The Protestant and Jewish leaders said Catholics aren’t the only faith group that opposes the use of contraceptives like the “morning-after” pill, which controls birth by removing an egg after it has been fertilized. They say the “religious employer” exemption is so narrow that it leaves many faith-based organizations unprotected.
“We believe that the federal government is obligated by the First Amendment to accommodate the religious convictions of faith-based organizations of all kinds, Catholic and non-Catholic,” the leaders said. “We respectfully ask that your administration, should it maintain the current contraceptives mandate, devise an exemption for religious employers that accurately defines such employers and exempts them from being required to offer to their employees (and students, if they are among America’s many religious colleges and universities) health services to which they have deep religious objections.”
In addition to Land, president of the Southern Baptist Convention Ethics and Religious Liberty Commission, signers included Leith Anderson, president of National Association of Evangelicals; Tom Minnery, senior vice president of Focus on the Family; Ron Sider, president, Evangelicals for Social Action; and Samuel Rodriguez, president of the National Hispanic Christian Leadership Conference.
Signers included presidents of several Christian colleges, including Baptist-affiliated Mississippi College, Judson University, East Texas Baptist University, Bluefield College and Palm Beach Atlantic University. Another signer, Paul Corts, president of the Council for Christian Colleges and Universities, followed up with a separate letter Dec. 23 saying the regulations as written would violate the religious beliefs of the 138 member and affiliate schools that participate in the organization.

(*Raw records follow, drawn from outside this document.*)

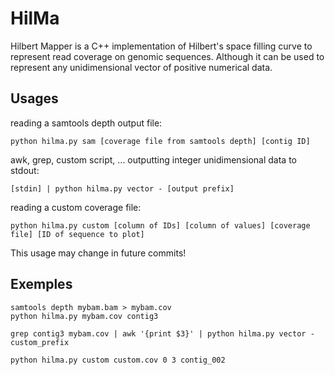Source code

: # HilMa
Hilbert Mapper is a C++ implementation of Hilbert's space filling curve to represent read coverage on genomic sequences. Although it can be used to represent any unidimensional vector of positive numerical data.
## Usages
reading a samtools depth output file:

```python hilma.py sam [coverage file from samtools depth] [contig ID]```

awk, grep, custom script, ... outputting integer unidimensional data to stdout:

```[stdin] | python hilma.py vector - [output prefix]```

reading a custom coverage file:

```python hilma.py custom [column of IDs] [column of values] [coverage file] [ID of sequence to plot]```

This usage may change in future commits!

## Exemples
```
samtools depth mybam.bam > mybam.cov
python hilma.py mybam.cov contig3
```

```
grep contig3 mybam.cov | awk '{print $3}' | python hilma.py vector - custom_prefix
```

```
python hilma.py custom custom.cov 0 3 contig_002
```
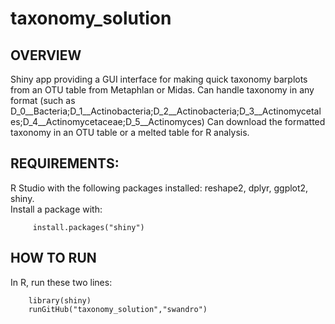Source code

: # taxonomy_solution

## OVERVIEW
Shiny app providing a GUI interface for making quick taxonomy barplots from an OTU table from Metaphlan or Midas.
Can handle taxonomy in any format (such as D_0__Bacteria;D_1__Actinobacteria;D_2__Actinobacteria;D_3__Actinomycetales;D_4__Actinomycetaceae;D_5__Actinomyces)
Can download the formatted taxonomy in an OTU table or a melted table for R analysis.

## REQUIREMENTS:
R Studio with the following packages installed: reshape2, dplyr, ggplot2, shiny.  
Install a package with:
```
	 install.packages("shiny")
```

## HOW TO RUN
In R, run these two lines:
```
	library(shiny)
	runGitHub("taxonomy_solution","swandro")
```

“It is at best uncertain whether any CCCU schools would fall within the regulation’s extremely anemic religious exemption,” wrote Corts, former president of Baptist-affiliated Palm Beach Atlantic and Wingate universities.
Also troubling, Corts said, is that the exemption is for employer plans and does not appear to include insurance for students. “Even if the exemption were expanded to include all religious employers, the mandate would still violate the consciences of our institutions as it relates to the healthcare plans that they offer their students,” he wrote.